Second-placed coin Ethereum is down 23% on the week, notwithstanding an improving tech upgrade path coming into view. After recapturing $200, ETH is back down to $166 today.
Top 10 coins Bitcoin Cash and Bitcoin SV – both forked from the original bitcoin blockchain – are each 32% lower on the week.
As far as Anthony Pompliano is concerned, the crypto evangelist and founder of Morgan Creek Digital, he's buying the dips.
He went further on CNBC where he argued not only that the bitcoin network was strengthening, but that the US dollar should be immediately tokenised by the US government.
Venezuela to hold bitcoin and Ethereum on central bank balance sheet?
He also picked up on the rumours circulating that the Venzuelan government has a stash of bitcoin and Ethereum it may be about to put onto the central bank balance sheet.
In a tweet he said:
"PREDICTION: Venezuela will eventually admit they created state-sponsored Bitcoin mining facilities. They have cheapest electricity in world, just showed up w/ unaccounted for Bitcoin, & it would be non-censorable revenue source for them. Eventually every country will be miners."
Electroneum mobile top-ups expands to Turkey
In other news from around the industry, UK-based project Electroneum (ETN) has just expanded into Turkey with its mobile top-ups service, following a similar move in Brazil.
A press statement said:
"After continuing to demonstrate there is great global interest for mobile phone top-ups with crypto, Electroneum has enabled tens of thousands of ETN users in Turkey to instantly and easily top-up Turkcell, Vodafone and Turk Telekom airtime and data via the Electroneum mobile app through a third-party provider."
Olivier Acuña head of PR at Electroneum, adds:
"Turkey tops the list of countries with more people using cryptocurrency than any other country worldwide. About 20% of the population told Statista they use or own crypto."
Look out for a forthcoming interactive investor crypto podcast with Richard Ells, chief executive of Electroneum.
Perhaps because of that news, the coin has been one of the better performers this week – the token has only lost 10% of its value this week. The token is 4.7% higher today at $0.004136.

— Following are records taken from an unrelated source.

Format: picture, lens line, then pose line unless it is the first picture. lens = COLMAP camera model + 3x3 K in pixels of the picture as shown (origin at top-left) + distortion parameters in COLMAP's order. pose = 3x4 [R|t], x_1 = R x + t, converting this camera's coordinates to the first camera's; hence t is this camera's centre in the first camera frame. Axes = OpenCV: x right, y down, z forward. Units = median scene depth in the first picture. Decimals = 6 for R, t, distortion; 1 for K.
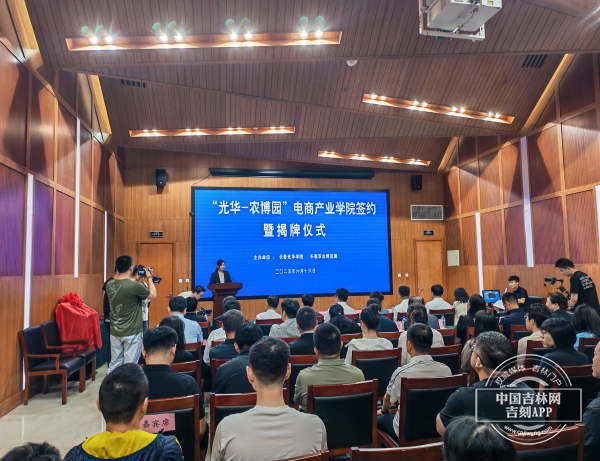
lens RADIAL K [[437.2, 0, 300.3], [0, 437.2, 229.5], [0, 0, 1]] dist [-0.026887, -0.001665]
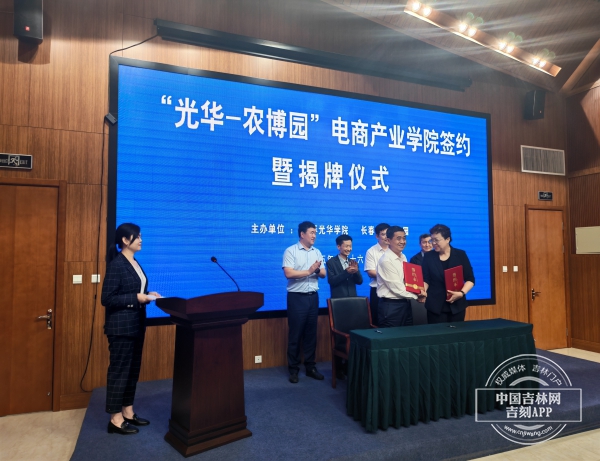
lens RADIAL K [[437.2, 0, 300.4], [0, 437.2, 233.1], [0, 0, 1]] dist [-0.026887, -0.001665]
pose [[0.976698, 0.026029, 0.213032, -0.150094], [-0.036028, 0.998417, 0.043191, 0.045878], [-0.211571, -0.049860, 0.976090, 0.529905]]
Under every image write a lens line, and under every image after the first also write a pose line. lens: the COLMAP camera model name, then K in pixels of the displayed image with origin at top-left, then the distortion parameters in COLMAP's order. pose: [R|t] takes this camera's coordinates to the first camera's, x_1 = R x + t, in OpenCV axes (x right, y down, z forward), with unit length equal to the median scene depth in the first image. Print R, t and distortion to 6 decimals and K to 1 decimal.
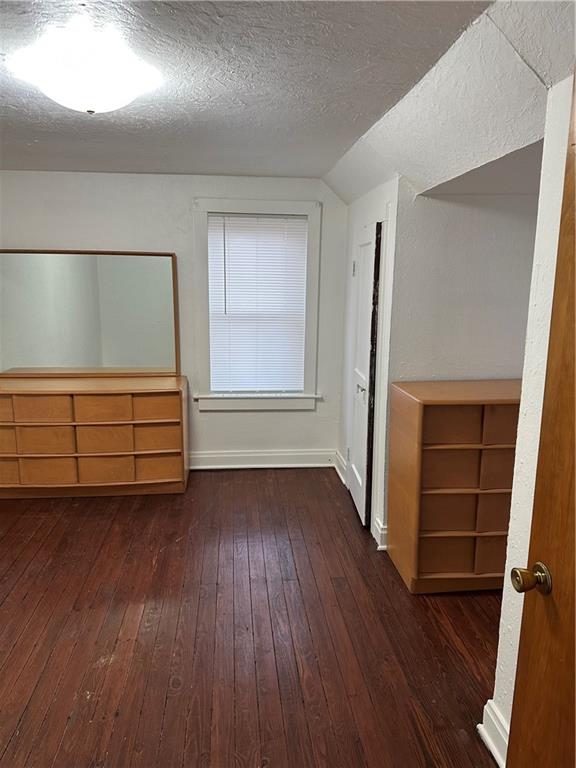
lens RADIAL K [[543.1, 0, 285.9], [0, 543.1, 384.3], [0, 0, 1]] dist [0.127417, -0.145960]
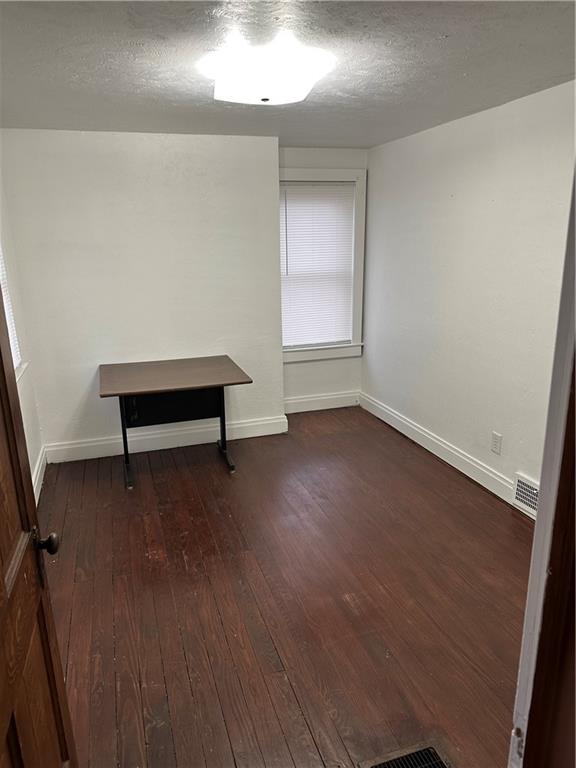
lens RADIAL K [[543.1, 0, 285.9], [0, 543.1, 384.3], [0, 0, 1]] dist [0.127417, -0.145960]
pose [[0.973596, -0.089648, 0.209938, -0.435219], [0.071357, 0.993092, 0.093149, -0.015626], [-0.216838, -0.075709, 0.973267, -0.110876]]
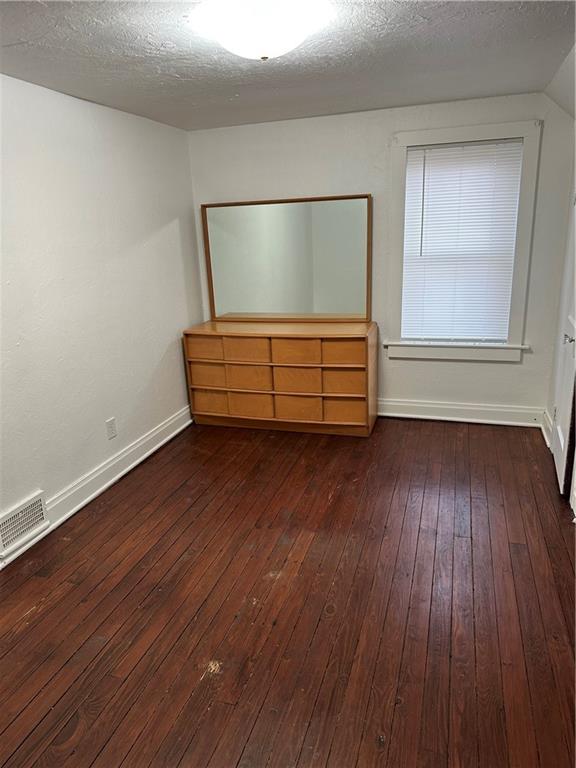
lens RADIAL K [[543.1, 0, 285.9], [0, 543.1, 384.3], [0, 0, 1]] dist [0.127417, -0.145960]
pose [[0.923692, 0.062998, -0.377922, 0.055388], [-0.025715, 0.994359, 0.102903, -0.000746], [0.382273, -0.085332, 0.920101, 0.013349]]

Electroneum's unique selling point is the the ease with which it can be mined on mobile devices.
Smartlands tokenised student accommodation success
The Smartlands platform we reported on earlier this year, which was offering digital securities in Nottingham student accommodation to investors, has successfully reached its target funding of £1 million.
It is now considering tokenising more than 30 other assets, starting with mid-range technology start-ups.

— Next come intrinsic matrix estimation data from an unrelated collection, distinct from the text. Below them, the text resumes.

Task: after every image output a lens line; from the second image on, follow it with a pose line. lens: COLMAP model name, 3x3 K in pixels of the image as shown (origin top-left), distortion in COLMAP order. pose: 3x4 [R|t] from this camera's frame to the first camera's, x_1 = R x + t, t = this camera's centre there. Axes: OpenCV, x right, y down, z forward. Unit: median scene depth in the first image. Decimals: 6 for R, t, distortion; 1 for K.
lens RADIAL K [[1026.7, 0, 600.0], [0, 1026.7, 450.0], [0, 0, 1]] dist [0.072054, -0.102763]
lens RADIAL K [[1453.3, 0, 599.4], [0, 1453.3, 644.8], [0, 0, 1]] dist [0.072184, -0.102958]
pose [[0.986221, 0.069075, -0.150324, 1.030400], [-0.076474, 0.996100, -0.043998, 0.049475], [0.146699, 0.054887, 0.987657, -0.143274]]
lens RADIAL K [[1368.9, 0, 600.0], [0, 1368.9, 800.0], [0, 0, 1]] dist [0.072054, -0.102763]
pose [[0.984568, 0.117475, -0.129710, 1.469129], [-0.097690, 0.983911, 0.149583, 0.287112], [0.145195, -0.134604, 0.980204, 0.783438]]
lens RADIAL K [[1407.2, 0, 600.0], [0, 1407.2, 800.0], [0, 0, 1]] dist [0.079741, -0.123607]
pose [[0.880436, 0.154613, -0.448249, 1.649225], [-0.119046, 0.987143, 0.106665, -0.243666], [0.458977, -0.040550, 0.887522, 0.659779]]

Smartlands chief executive Ilia Obraztsov told interactive investor: "With a proven marketable business case, state-of-the-art legal framework and a sophisticated technology automating full lifecycle of the digital ownership on the blockchain, as well as investments with fiat and crypto, we aim to expand globally and tokenise $1 billion of real economy assets by 2024.
"We have a pipeline of over 30 projects – most lucrative and illiquid asset classes such as private equity, real estate, agriculture SMEs and precious metals."

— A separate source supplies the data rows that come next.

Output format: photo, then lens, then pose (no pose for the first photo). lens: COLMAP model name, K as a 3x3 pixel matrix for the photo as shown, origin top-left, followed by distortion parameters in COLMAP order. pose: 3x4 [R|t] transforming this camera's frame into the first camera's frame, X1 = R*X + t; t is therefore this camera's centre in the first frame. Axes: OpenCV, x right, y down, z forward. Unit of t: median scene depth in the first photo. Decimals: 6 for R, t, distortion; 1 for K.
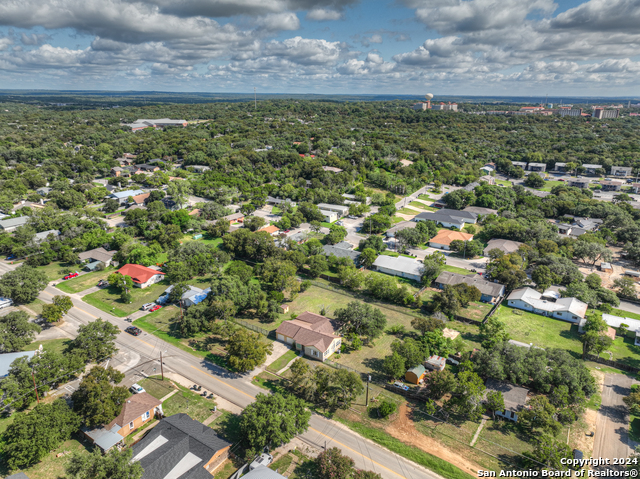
lens RADIAL K [[447.8, 0, 320.5], [0, 447.8, 240.2], [0, 0, 1]] dist [-0.002504, 0.018875]
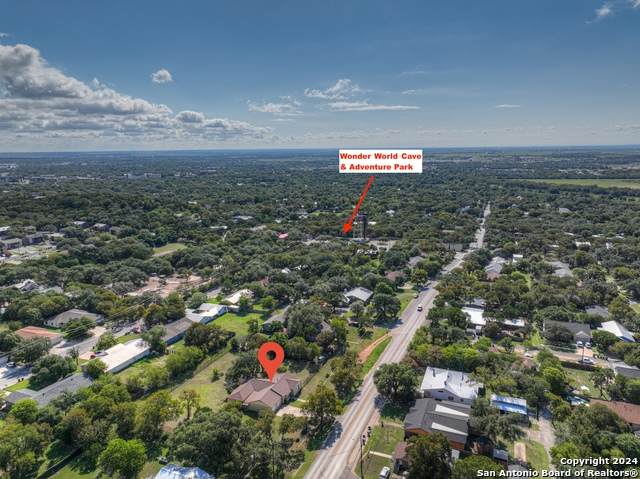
lens RADIAL K [[447.8, 0, 318.0], [0, 447.8, 240.9], [0, 0, 1]] dist [-0.002504, 0.018875]
pose [[-0.196414, -0.203097, 0.959257, -0.612190], [0.313376, 0.914000, 0.257681, -0.224058], [-0.929095, 0.351220, -0.115877, 0.528355]]
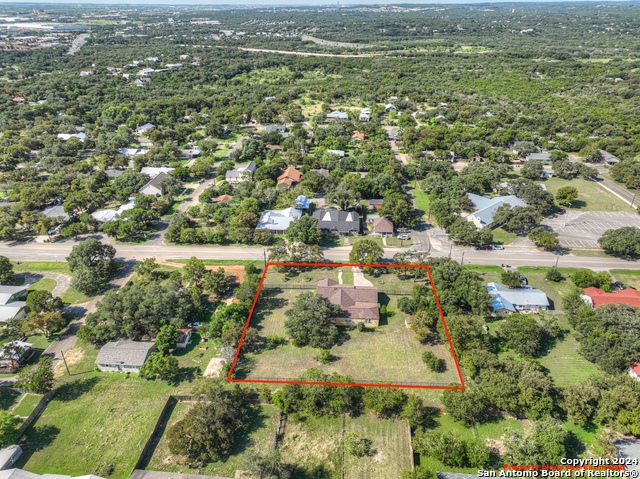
lens RADIAL K [[447.8, 0, 317.6], [0, 447.8, 238.6], [0, 0, 1]] dist [-0.002504, 0.018875]
pose [[-0.864849, 0.226001, -0.448285, 0.272520], [-0.166539, 0.713225, 0.680863, -0.335156], [0.473604, 0.663501, -0.579195, 0.870995]]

"We are now open to sell an equity stake in our holding company [Smartlands Holding] and use the raised capital to further develop our global investment and digital banking ecosystem."
Knabu – from self-custody to a clearing bank for crypto firms
Although there are plenty of crypto projects that are struggling, there is still all to play for in terms of which will emerge as real disruptors with revenues and market shares to show for it.
For example, a London-based project called Knabu is doing some interesting work.
interactive investor spoke to Hakim Mamoni, chief technical officer at Knabu and Suren Ravindra, chief product strategy officer, about Knabu's newly launched business-to-business 'smart deposit box' self-custody solution to mitigate the risks associated with storing crypto assets.
Now Knabu (knabu.me) is branching out – it is building a clearing bank aimed at crypto businesses shut out of the banking system because of the lack of regulatory clarity and perceived security risks.